There are several next steps. In Greece, a new cabinet needs to be named and pressure will build for a date certain for elections. Recent polls suggest is slackening for the major parties, with the Socialists polling less than 10%.

The European finance ministers will likely meet Wednesday February 15th and may give their approval. Yet privately they must know that this is still not closure. The goal of 120% debt/GDP in 2020 is a farce. It is twice the Growth and Stability Pact requirements. It is does not meet any meaningful definition of sustainable. Like Schrodinger’s cat, Greece is indeterminate.

February 15th is also when the EU is expected to report the flash estimate for Q4 GDP, which the market expects will show a contraction. While the debt crisis will be blamed for the economic weakness, it seems that the policy response to that crisis also bears some responsibility. The austerity regime being adopted throughout Europe, by surplus and deficit countries alike, amid deleveraging, begs the question of where will aggregate demand come from?

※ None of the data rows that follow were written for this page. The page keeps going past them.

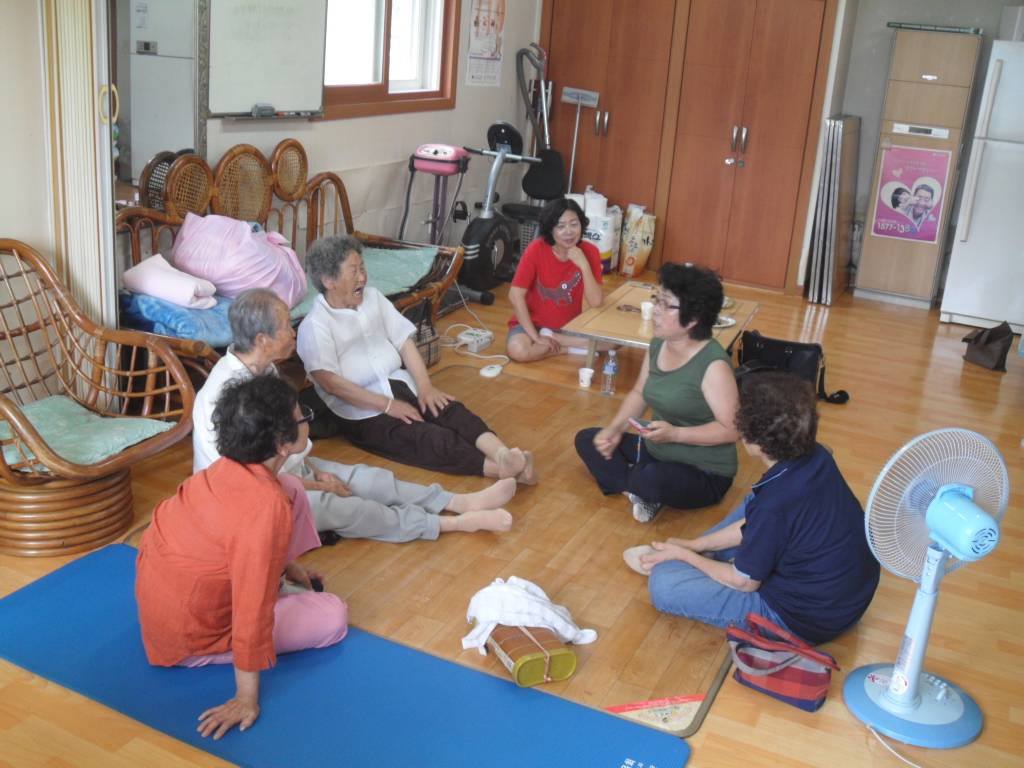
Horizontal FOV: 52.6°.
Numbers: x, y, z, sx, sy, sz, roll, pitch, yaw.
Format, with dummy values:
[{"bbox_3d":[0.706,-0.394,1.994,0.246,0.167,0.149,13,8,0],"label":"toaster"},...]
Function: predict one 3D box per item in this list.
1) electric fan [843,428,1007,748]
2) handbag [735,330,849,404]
[{"bbox_3d":[0.993,0.462,2.443,0.385,0.740,0.360,0,19,-13],"label":"electric fan"},{"bbox_3d":[1.314,-0.097,5.017,0.420,0.260,0.170,11,19,20],"label":"handbag"}]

The same day the Troika will begin its third review of the implementation of Portugal’s aid package. While Portugal’s bond market has recovered in the past two weeks and officials continue to praise the government’s commitment, it is still not clear that it will be prepared to return to the capital markets in 18 months. If Greece can lower its debt burden by transferring some of it to its creditors, is it not in Portugal’s interest to explore the scope for forgiveness?

Assuming that the Greek parliament does approve the agreement, the euro can recover some of the ground lost before the weekend. Given the hard stance taken by the European finance ministers, their approval on Wednesday may be needed to sustain the euro’s recovery. The new collateral rules and anticipation of the next LTRO may see the euro bought on dips more aggressively than sold on rallies. Technically there is potential back into the $1.3400-$1.3600 area, provided that $1.2980 support holds.